Brady Hoke, Michigan, and the Nasty Business of Amateurism

Brady Hoke and Michigan put Shane Morris' life in danger, but that's just one mark of a system that dehumanizes college athletes at every turn.
Photo by Rick Osentoski/USA TODAY Sports

On Saturday, a defenseless Shane Morris took a vicious hit to the head in Michigan's game against Minnesota. He popped right up and wobbled around the field, waving off concerned teammates like a piss-drunk dude insisting to the cops that he's good and sober. By the doctrines of the NCAA and human empathy, Morris should've been tethered to the sidelines and attended to by professionals. But coach Brady Hoke let Morris back into the game, claiming he never saw the hit or Morris struggling with his motor skills afterwards.

Advertisement

At best, Hoke's defense is negligence, an admission that he was too distracted to pay attention to the game he was ostensibly coaching, but he hasn't earned the benefit of the doubt. He's given a player frostbite before. Hoke knows exactly what he's doing, which is squeezing everything he can out of his players at all costs. Watching Morris suddenly lose the capacity to stand up, much less play quarterback, is scary and awful. But watching Hoke dismiss the whole affair and say Morris stayed in the game because "Shane wanted to be quarterback," is worse. It speaks to the distinctly capitalistic dehumanization that drives college football. An idea echoed by David Brandon, Michigan's director of athletics, in a statement released today at 1 a.m.

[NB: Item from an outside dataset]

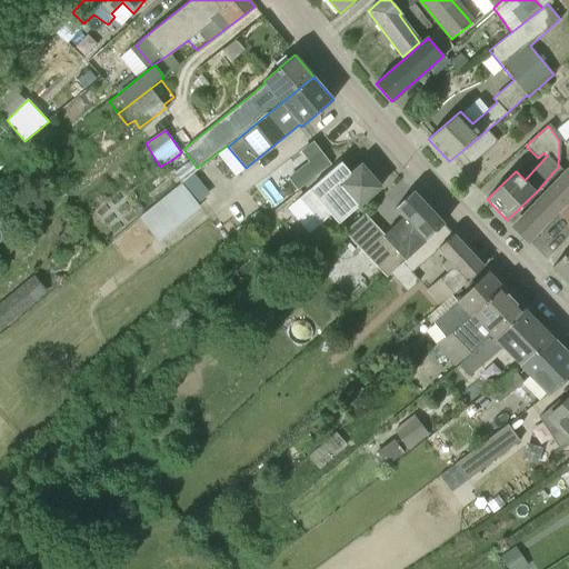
[(487,130),(460,152),(470,163),(497,141),(487,130)]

The statement is as cowardly as one would expect; it cites "confusion," as the reason why Morris was exposed to life-threatening danger. Perhaps the most galling aspects of Michigan's stance are that the statement refers to what happened as a "unique and complex situation," and one the team's "inadequate," protocols could not handle. In other words, Michigan is admitting that, as of now, its medical staff can't deal with a concussed player in a medically acceptable manner. This admission is both stunning and utter horseshit that serves to obfuscate a greater truth.

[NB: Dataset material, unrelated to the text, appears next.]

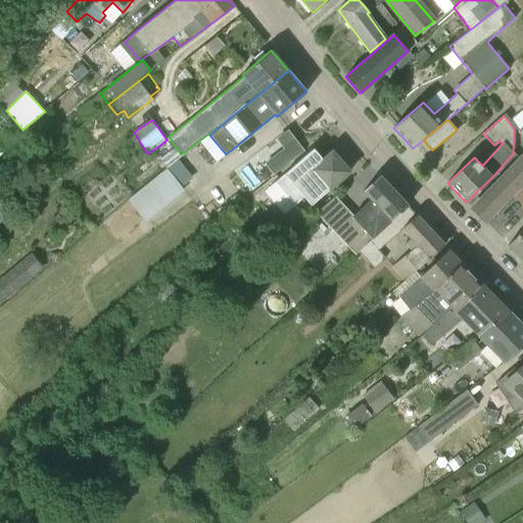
[(45,157),(49,162),(63,151),(73,143),(67,138),(58,145),(45,157)]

Here's the most important fact in all of this: David Brandon and Brady Hoke need Michigan to win to keep their jobs. For the team to win, the best players must play. No one gets credit from recruits or the bosses if Michigan becomes a bastion of compassion and places the health of players over winning football games. There is a clear incentive to being a malicious asshole and leaning on football's self-generated mythology of the all-conquering masculine virtue in sucking it up; even if the "it" kills people.

This is not to absolve anyone involved. Hoke's dangerous malice isn't unique, but that doesn't excuse it. People need to be fired when they endanger a 20 year-old's life—doubly so when said 20-year-old is playing the dangerous game of football. But it's worth examining the macrostructure that encourages people like Hoke and Brandon to make such decisions.

Players have almost no agency in the NCAA. They make bundles of money for their schools, are churned through the system in four years or less, and get negligible compensation for their troubles. The NCAA has a labor force propping it up that they've made infinitely dispensable. Myths about the virtues of amateurism and school pride ensure that the NCAA gets the whole pie. They can't see athletes as humans because they have to treat them like replaceable machine parts for their operation to work. Paying players would require an acknowledgement of their humanity, which the NCAA can't do because its brand of exploitative capitalism falls apart if it sees its own shadow. Coaches play the intermediary between players and an institution that openly commodifies them.

Hoke has made repeated mention of the fact that Morris wanted to stay in the game. Never mind that Morris was signalling his intent with all the clarity of an aircraft controller on quaaludes. Hoke's best defense for his cruel idiocy was to assert that Morris was the author of his own fate and he could do whatever he wanted. This is the double bind that coaches and the NCAA put on college football players: the only agency they have is the right to break themselves for their team. Players can't get paid and are expected to sacrifice themselves at a moment's notice for people who see them as cheap investments.

While Hoke surely walks away from this with a lifetime asshole brand, he's just one part of an enormous system. His particular role in the dehumanization of college athletes isn't widespread so much as acute. He embodies the nasty praxis of amateurism and an industry built on boldfaced exploitation. But the fight for human rights like workplace security won't stop at Michigan. The NCAA churns out Brady Hokes just as it destroys kids like Shane Morris. Meaningful change will involve an overhaul at that office and beyond.